Word for word, output the data that follows.

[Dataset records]
═══

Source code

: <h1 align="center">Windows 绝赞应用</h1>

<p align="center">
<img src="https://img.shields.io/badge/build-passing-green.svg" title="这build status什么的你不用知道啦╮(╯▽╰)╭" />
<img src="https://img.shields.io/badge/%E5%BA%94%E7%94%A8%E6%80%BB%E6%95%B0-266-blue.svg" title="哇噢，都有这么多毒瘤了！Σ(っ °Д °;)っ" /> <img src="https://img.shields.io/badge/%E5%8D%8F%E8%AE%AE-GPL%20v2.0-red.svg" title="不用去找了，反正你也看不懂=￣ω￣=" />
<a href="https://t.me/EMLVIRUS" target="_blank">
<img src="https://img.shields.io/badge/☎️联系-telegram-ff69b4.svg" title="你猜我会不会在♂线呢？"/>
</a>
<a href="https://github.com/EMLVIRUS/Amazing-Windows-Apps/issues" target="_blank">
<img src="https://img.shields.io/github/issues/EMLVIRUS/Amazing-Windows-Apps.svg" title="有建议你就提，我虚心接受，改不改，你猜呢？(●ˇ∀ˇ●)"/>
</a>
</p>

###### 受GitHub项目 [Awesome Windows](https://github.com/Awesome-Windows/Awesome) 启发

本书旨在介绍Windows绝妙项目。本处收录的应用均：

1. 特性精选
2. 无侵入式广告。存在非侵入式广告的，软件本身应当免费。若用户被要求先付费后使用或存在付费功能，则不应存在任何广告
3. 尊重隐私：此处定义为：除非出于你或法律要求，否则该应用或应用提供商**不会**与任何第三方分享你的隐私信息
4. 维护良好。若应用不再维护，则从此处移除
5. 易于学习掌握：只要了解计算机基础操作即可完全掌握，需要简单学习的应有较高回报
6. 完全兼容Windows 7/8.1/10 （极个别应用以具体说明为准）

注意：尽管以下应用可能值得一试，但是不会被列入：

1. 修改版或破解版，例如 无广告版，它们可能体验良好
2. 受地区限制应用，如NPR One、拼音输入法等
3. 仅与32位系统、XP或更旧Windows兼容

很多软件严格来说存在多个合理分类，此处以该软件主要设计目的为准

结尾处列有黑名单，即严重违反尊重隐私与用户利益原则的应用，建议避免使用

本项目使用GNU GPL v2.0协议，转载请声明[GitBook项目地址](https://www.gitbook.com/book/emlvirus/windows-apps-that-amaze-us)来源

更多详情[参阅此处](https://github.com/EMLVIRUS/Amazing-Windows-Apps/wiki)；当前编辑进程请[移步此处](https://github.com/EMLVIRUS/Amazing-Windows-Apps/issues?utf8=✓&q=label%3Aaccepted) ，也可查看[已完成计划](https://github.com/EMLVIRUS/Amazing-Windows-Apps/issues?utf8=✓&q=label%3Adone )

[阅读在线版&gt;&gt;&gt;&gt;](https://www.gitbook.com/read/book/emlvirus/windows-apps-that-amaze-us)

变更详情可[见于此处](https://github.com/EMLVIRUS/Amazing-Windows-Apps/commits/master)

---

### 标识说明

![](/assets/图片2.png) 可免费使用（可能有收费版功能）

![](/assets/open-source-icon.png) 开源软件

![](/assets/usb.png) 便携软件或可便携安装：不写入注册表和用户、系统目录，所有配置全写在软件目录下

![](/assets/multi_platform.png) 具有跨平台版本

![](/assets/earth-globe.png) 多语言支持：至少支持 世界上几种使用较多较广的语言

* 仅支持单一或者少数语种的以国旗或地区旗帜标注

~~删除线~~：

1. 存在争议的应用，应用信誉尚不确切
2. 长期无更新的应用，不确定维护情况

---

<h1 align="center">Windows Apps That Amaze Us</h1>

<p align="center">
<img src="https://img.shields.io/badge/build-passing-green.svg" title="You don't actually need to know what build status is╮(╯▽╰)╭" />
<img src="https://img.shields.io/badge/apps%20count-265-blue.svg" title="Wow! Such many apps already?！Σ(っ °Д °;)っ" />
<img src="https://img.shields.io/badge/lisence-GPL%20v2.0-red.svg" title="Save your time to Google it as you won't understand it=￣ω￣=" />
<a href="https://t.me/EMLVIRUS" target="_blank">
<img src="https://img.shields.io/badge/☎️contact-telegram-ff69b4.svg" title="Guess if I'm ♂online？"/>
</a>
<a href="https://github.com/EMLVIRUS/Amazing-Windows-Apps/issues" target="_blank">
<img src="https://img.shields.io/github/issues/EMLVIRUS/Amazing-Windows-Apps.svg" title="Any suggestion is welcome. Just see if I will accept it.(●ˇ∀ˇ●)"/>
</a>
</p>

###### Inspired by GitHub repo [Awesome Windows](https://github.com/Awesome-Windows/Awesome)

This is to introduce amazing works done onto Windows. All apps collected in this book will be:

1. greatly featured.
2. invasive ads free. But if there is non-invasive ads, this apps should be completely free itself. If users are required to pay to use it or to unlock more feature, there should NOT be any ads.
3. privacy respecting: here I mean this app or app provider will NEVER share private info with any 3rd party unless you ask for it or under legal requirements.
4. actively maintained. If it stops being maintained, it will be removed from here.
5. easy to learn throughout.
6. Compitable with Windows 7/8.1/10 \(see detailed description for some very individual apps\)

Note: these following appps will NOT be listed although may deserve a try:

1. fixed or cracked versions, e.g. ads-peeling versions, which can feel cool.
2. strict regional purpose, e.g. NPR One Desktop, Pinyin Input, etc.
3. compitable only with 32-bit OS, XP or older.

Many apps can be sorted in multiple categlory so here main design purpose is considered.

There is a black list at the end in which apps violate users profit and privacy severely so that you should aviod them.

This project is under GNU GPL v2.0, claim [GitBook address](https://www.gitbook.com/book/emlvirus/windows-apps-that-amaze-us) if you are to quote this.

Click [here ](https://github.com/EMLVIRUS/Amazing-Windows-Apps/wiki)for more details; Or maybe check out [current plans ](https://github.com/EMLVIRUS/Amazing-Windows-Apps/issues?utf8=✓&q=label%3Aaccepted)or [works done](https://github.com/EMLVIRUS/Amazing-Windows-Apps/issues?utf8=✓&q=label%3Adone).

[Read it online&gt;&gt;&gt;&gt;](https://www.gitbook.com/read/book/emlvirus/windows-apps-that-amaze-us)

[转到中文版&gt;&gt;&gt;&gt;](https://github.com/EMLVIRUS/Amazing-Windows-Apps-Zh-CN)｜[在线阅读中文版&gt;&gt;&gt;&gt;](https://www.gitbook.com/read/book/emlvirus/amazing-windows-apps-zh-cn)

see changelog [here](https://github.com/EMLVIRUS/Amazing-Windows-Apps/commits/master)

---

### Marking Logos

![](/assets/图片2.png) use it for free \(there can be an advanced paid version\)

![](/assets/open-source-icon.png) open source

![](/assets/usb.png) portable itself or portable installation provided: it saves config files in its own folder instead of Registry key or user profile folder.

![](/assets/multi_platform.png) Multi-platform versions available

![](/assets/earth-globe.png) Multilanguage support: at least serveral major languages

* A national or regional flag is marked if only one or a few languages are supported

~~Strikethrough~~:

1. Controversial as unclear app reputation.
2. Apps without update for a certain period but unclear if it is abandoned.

═══

● THE COMPLETED TASK
Source code

: <h1 align="center">Windows 绝赞应用</h1>

<p align="center">
<img src="https://img.shields.io/badge/build-passing-green.svg" title="这build status什么的你不用知道啦╮(╯▽╰)╭" />
<img src="https://img.shields.io/badge/%E5%BA%94%E7%94%A8%E6%80%BB%E6%95%B0-266-blue.svg" title="哇噢，都有这么多毒瘤了！Σ(っ °Д °;)っ" /> <img src="https://img.shields.io/badge/%E5%8D%8F%E8%AE%AE-GPL%20v2.0-red.svg" title="不用去找了，反正你也看不懂=￣ω￣=" />
<a href="https://t.me/EMLVIRUS" target="_blank">
<img src="https://img.shields.io/badge/☎️联系-telegram-ff69b4.svg" title="你猜我会不会在♂线呢？"/>
</a>
<a href="https://github.com/EMLVIRUS/Amazing-Windows-Apps/issues" target="_blank">
<img src="https://img.shields.io/github/issues/EMLVIRUS/Amazing-Windows-Apps.svg" title="有建议你就提，我虚心接受，改不改，你猜呢？(●ˇ∀ˇ●)"/>
</a>
</p>

###### 受GitHub项目 [Awesome Windows](https://github.com/Awesome-Windows/Awesome) 启发

本书旨在介绍Windows绝妙项目。本处收录的应用均：

1. 特性精选
2. 无侵入式广告。存在非侵入式广告的，软件本身应当免费。若用户被要求先付费后使用或存在付费功能，则不应存在任何广告
3. 尊重隐私：此处定义为：除非出于你或法律要求，否则该应用或应用提供商**不会**与任何第三方分享你的隐私信息
4. 维护良好。若应用不再维护，则从此处移除
5. 易于学习掌握：只要了解计算机基础操作即可完全掌握，需要简单学习的应有较高回报
6. 完全兼容Windows 7/8.1/10 （极个别应用以具体说明为准）

注意：尽管以下应用可能值得一试，但是不会被列入：

1. 修改版或破解版，例如 无广告版，它们可能体验良好
2. 受地区限制应用，如NPR One、拼音输入法等
3. 仅与32位系统、XP或更旧Windows兼容

很多软件严格来说存在多个合理分类，此处以该软件主要设计目的为准

结尾处列有黑名单，即严重违反尊重隐私与用户利益原则的应用，建议避免使用

本项目使用GNU GPL v2.0协议，转载请声明[GitBook项目地址](https://www.gitbook.com/book/emlvirus/windows-apps-that-amaze-us)来源

更多详情[参阅此处](https://github.com/EMLVIRUS/Amazing-Windows-Apps/wiki)；当前编辑进程请[移步此处](https://github.com/EMLVIRUS/Amazing-Windows-Apps/issues?utf8=✓&q=label%3Aaccepted) ，也可查看[已完成计划](https://github.com/EMLVIRUS/Amazing-Windows-Apps/issues?utf8=✓&q=label%3Adone )

[阅读在线版&gt;&gt;&gt;&gt;](https://www.gitbook.com/read/book/emlvirus/windows-apps-that-amaze-us)

变更详情可[见于此处](https://github.com/EMLVIRUS/Amazing-Windows-Apps/commits/master)

---

### 标识说明

![](/assets/图片2.png) 可免费使用（可能有收费版功能）

![](/assets/open-source-icon.png) 开源软件

![](/assets/usb.png) 便携软件或可便携安装：不写入注册表和用户、系统目录，所有配置全写在软件目录下

![](/assets/multi_platform.png) 具有跨平台版本

![](/assets/earth-globe.png) 多语言支持：至少支持 世界上几种使用较多较广的语言

* 仅支持单一或者少数语种的以国旗或地区旗帜标注

~~删除线~~：

1. 存在争议的应用，应用信誉尚不确切
2. 长期无更新的应用，不确定维护情况

---

<h1 align="center">Windows Apps That Amaze Us</h1>

<p align="center">
<img src="https://img.shields.io/badge/build-passing-green.svg" title="You don't actually need to know what build status is╮(╯▽╰)╭" />
<img src="https://img.shields.io/badge/apps%20count-265-blue.svg" title="Wow! Such many apps already?！Σ(っ °Д °;)っ" />
<img src="https://img.shields.io/badge/lisence-GPL%20v2.0-red.svg" title="Save your time to Google it as you won't understand it=￣ω￣=" />
<a href="https://t.me/EMLVIRUS" target="_blank">
<img src="https://img.shields.io/badge/☎️contact-telegram-ff69b4.svg" title="Guess if I'm ♂online？"/>
</a>
<a href="https://github.com/EMLVIRUS/Amazing-Windows-Apps/issues" target="_blank">
<img src="https://img.shields.io/github/issues/EMLVIRUS/Amazing-Windows-Apps.svg" title="Any suggestion is welcome. Just see if I will accept it.(●ˇ∀ˇ●)"/>
</a>
</p>

###### Inspired by GitHub repo [Awesome Windows](https://github.com/Awesome-Windows/Awesome)

This is to introduce amazing works done onto Windows. All apps collected in this book will be:

1. greatly featured.
2. invasive ads free. But if there is non-invasive ads, this apps should be completely free itself. If users are required to pay to use it or to unlock more feature, there should NOT be any ads.
3. privacy respecting: here I mean this app or app provider will NEVER share private info with any 3rd party unless you ask for it or under legal requirements.
4. actively maintained. If it stops being maintained, it will be removed from here.
5. easy to learn throughout.
6. Compitable with Windows 7/8.1/10 \(see detailed description for some very individual apps\)

Note: these following appps will NOT be listed although may deserve a try:

1. fixed or cracked versions, e.g. ads-peeling versions, which can feel cool.
2. strict regional purpose, e.g. NPR One Desktop, Pinyin Input, etc.
3. compitable only with 32-bit OS, XP or older.

Many apps can be sorted in multiple categlory so here main design purpose is considered.

There is a black list at the end in which apps violate users profit and privacy severely so that you should aviod them.

This project is under GNU GPL v2.0, claim [GitBook address](https://www.gitbook.com/book/emlvirus/windows-apps-that-amaze-us) if you are to quote this.

Click [here ](https://github.com/EMLVIRUS/Amazing-Windows-Apps/wiki)for more details; Or maybe check out [current plans ](https://github.com/EMLVIRUS/Amazing-Windows-Apps/issues?utf8=✓&q=label%3Aaccepted)or [works done](https://github.com/EMLVIRUS/Amazing-Windows-Apps/issues?utf8=✓&q=label%3Adone).

[Read it online&gt;&gt;&gt;&gt;](https://www.gitbook.com/read/book/emlvirus/windows-apps-that-amaze-us)

[转到中文版&gt;&gt;&gt;&gt;](https://github.com/EMLVIRUS/Amazing-Windows-Apps-Zh-CN)｜[在线阅读中文版&gt;&gt;&gt;&gt;](https://www.gitbook.com/read/book/emlvirus/amazing-windows-apps-zh-cn)

see changelog [here](https://github.com/EMLVIRUS/Amazing-Windows-Apps/commits/master)

---

### Marking Logos

![](/assets/图片2.png) use it for free \(there can be an advanced paid version\)

![](/assets/open-source-icon.png) open source

![](/assets/usb.png) portable itself or portable installation provided: it saves config files in its own folder instead of Registry key or user profile folder.

![](/assets/multi_platform.png) Multi-platform versions available

![](/assets/earth-globe.png) Multilanguage support: at least serveral major languages

* A national or regional flag is marked if only one or a few languages are supported

~~Strikethrough~~:

1. Controversial as unclear app reputation.
2. Apps without update for a certain period but unclear if it is abandoned.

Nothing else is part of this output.